━━━━━ Source data ━━━━━

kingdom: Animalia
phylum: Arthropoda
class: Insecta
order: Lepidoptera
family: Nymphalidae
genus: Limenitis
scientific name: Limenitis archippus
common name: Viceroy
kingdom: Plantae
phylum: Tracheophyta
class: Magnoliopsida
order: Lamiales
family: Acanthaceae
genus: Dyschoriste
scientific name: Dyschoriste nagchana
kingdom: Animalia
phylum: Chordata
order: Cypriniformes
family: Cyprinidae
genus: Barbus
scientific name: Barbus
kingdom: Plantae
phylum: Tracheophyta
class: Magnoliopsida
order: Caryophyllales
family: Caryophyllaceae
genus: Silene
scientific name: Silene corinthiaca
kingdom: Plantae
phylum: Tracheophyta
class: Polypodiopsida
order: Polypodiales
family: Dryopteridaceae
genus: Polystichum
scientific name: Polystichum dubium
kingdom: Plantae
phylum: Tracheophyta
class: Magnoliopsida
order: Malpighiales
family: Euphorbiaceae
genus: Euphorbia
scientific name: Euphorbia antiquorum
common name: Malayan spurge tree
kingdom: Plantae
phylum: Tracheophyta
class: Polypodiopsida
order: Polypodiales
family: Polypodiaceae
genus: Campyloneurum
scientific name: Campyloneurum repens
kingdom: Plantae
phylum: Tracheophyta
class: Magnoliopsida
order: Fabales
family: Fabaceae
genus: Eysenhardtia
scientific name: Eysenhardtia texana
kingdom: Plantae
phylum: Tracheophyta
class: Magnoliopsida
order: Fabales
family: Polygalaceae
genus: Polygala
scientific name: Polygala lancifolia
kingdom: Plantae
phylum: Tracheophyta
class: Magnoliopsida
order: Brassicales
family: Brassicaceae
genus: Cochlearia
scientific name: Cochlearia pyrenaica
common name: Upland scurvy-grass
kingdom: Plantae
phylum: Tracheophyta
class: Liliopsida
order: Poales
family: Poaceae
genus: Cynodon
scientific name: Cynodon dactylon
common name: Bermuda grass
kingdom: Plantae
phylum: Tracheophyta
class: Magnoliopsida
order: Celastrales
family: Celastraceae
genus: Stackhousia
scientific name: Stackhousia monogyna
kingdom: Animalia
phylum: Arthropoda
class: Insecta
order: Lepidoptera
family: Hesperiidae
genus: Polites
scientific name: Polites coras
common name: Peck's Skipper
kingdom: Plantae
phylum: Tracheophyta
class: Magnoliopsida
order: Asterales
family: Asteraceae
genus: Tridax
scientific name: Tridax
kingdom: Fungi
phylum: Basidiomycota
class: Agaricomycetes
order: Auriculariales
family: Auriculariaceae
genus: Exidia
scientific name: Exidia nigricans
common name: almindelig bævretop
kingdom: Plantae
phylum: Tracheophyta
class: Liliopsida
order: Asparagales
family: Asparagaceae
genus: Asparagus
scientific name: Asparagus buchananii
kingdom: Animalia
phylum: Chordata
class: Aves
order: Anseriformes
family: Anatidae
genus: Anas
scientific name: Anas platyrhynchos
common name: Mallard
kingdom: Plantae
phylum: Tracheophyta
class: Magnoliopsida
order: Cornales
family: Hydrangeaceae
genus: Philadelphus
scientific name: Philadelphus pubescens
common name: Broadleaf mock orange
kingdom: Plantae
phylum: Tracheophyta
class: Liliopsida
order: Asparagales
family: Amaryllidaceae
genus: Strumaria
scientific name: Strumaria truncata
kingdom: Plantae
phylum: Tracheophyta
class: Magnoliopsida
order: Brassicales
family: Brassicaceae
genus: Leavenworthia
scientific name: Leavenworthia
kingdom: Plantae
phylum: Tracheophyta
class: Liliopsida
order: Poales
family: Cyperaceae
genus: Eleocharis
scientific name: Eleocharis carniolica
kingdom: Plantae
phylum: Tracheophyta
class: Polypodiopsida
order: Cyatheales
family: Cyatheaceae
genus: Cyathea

━━━━━

Aim:
Lay out the lines above as a Markdown table with the columns Row and Line, numbering each row in order and leaving out any blank lines.

Exercise answer:
| Row | Line |
|---|---|
| 1 | kingdom: Animalia |
| 2 | phylum: Arthropoda |
| 3 | class: Insecta |
| 4 | order: Lepidoptera |
| 5 | family: Nymphalidae |
| 6 | genus: Limenitis |
| 7 | scientific name: Limenitis archippus |
| 8 | common name: Viceroy |
| 9 | kingdom: Plantae |
| 10 | phylum: Tracheophyta |
| 11 | class: Magnoliopsida |
| 12 | order: Lamiales |
| 13 | family: Acanthaceae |
| 14 | genus: Dyschoriste |
| 15 | scientific name: Dyschoriste nagchana |
| 16 | kingdom: Animalia |
| 17 | phylum: Chordata |
| 18 | order: Cypriniformes |
| 19 | family: Cyprinidae |
| 20 | genus: Barbus |
| 21 | scientific name: Barbus |
| 22 | kingdom: Plantae |
| 23 | phylum: Tracheophyta |
| 24 | class: Magnoliopsida |
| 25 | order: Caryophyllales |
| 26 | family: Caryophyllaceae |
| 27 | genus: Silene |
| 28 | scientific name: Silene corinthiaca |
| 29 | kingdom: Plantae |
| 30 | phylum: Tracheophyta |
| 31 | class: Polypodiopsida |
| 32 | order: Polypodiales |
| 33 | family: Dryopteridaceae |
| 34 | genus: Polystichum |
| 35 | scientific name: Polystichum dubium |
| 36 | kingdom: Plantae |
| 37 | phylum: Tracheophyta |
| 38 | class: Magnoliopsida |
| 39 | order: Malpighiales |
| 40 | family: Euphorbiaceae |
| 41 | genus: Euphorbia |
| 42 | scientific name: Euphorbia antiquorum |
| 43 | common name: Malayan spurge tree |
| 44 | kingdom: Plantae |
| 45 | phylum: Tracheophyta |
| 46 | class: Polypodiopsida |
| 47 | order: Polypodiales |
| 48 | family: Polypodiaceae |
| 49 | genus: Campyloneurum |
| 50 | scientific name: Campyloneurum repens |
| 51 | kingdom: Plantae |
| 52 | phylum: Tracheophyta |
| 53 | class: Magnoliopsida |
| 54 | order: Fabales |
| 55 | family: Fabaceae |
| 56 | genus: Eysenhardtia |
| 57 | scientific name: Eysenhardtia texana |
| 58 | kingdom: Plantae |
| 59 | phylum: Tracheophyta |
| 60 | class: Magnoliopsida |
| 61 | order: Fabales |
| 62 | family: Polygalaceae |
| 63 | genus: Polygala |
| 64 | scientific name: Polygala lancifolia |
| 65 | kingdom: Plantae |
| 66 | phylum: Tracheophyta |
| 67 | class: Magnoliopsida |
| 68 | order: Brassicales |
| 69 | family: Brassicaceae |
| 70 | genus: Cochlearia |
| 71 | scientific name: Cochlearia pyrenaica |
| 72 | common name: Upland scurvy-grass |
| 73 | kingdom: Plantae |
| 74 | phylum: Tracheophyta |
| 75 | class: Liliopsida |
| 76 | order: Poales |
| 77 | family: Poaceae |
| 78 | genus: Cynodon |
| 79 | scientific name: Cynodon dactylon |
| 80 | common name: Bermuda grass |
| 81 | kingdom: Plantae |
| 82 | phylum: Tracheophyta |
| 83 | class: Magnoliopsida |
| 84 | order: Celastrales |
| 85 | family: Celastraceae |
| 86 | genus: Stackhousia |
| 87 | scientific name: Stackhousia monogyna |
| 88 | kingdom: Animalia |
| 89 | phylum: Arthropoda |
| 90 | class: Insecta |
| 91 | order: Lepidoptera |
| 92 | family: Hesperiidae |
| 93 | genus: Polites |
| 94 | scientific name: Polites coras |
| 95 | common name: Peck's Skipper |
| 96 | kingdom: Plantae |
| 97 | phylum: Tracheophyta |
| 98 | class: Magnoliopsida |
| 99 | order: Asterales |
| 100 | family: Asteraceae |
| 101 | genus: Tridax |
| 102 | scientific name: Tridax |
| 103 | kingdom: Fungi |
| 104 | phylum: Basidiomycota |
| 105 | class: Agaricomycetes |
| 106 | order: Auriculariales |
| 107 | family: Auriculariaceae |
| 108 | genus: Exidia |
| 109 | scientific name: Exidia nigricans |
| 110 | common name: almindelig bævretop |
| 111 | kingdom: Plantae |
| 112 | phylum: Tracheophyta |
| 113 | class: Liliopsida |
| 114 | order: Asparagales |
| 115 | family: Asparagaceae |
| 116 | genus: Asparagus |
| 117 | scientific name: Asparagus buchananii |
| 118 | kingdom: Animalia |
| 119 | phylum: Chordata |
| 120 | class: Aves |
| 121 | order: Anseriformes |
| 122 | family: Anatidae |
| 123 | genus: Anas |
| 124 | scientific name: Anas platyrhynchos |
| 125 | common name: Mallard |
| 126 | kingdom: Plantae |
| 127 | phylum: Tracheophyta |
| 128 | class: Magnoliopsida |
| 129 | order: Cornales |
| 130 | family: Hydrangeaceae |
| 131 | genus: Philadelphus |
| 132 | scientific name: Philadelphus pubescens |
| 133 | common name: Broadleaf mock orange |
| 134 | kingdom: Plantae |
| 135 | phylum: Tracheophyta |
| 136 | class: Liliopsida |
| 137 | order: Asparagales |
| 138 | family: Amaryllidaceae |
| 139 | genus: Strumaria |
| 140 | scientific name: Strumaria truncata |
| 141 | kingdom: Plantae |
| 142 | phylum: Tracheophyta |
| 143 | class: Magnoliopsida |
| 144 | order: Brassicales |
| 145 | family: Brassicaceae |
| 146 | genus: Leavenworthia |
| 147 | scientific name: Leavenworthia |
| 148 | kingdom: Plantae |
| 149 | phylum: Tracheophyta |
| 150 | class: Liliopsida |
| 151 | order: Poales |
| 152 | family: Cyperaceae |
| 153 | genus: Eleocharis |
| 154 | scientific name: Eleocharis carniolica |
| 155 | kingdom: Plantae |
| 156 | phylum: Tracheophyta |
| 157 | class: Polypodiopsida |
| 158 | order: Cyatheales |
| 159 | family: Cyatheaceae |
| 160 | genus: Cyathea |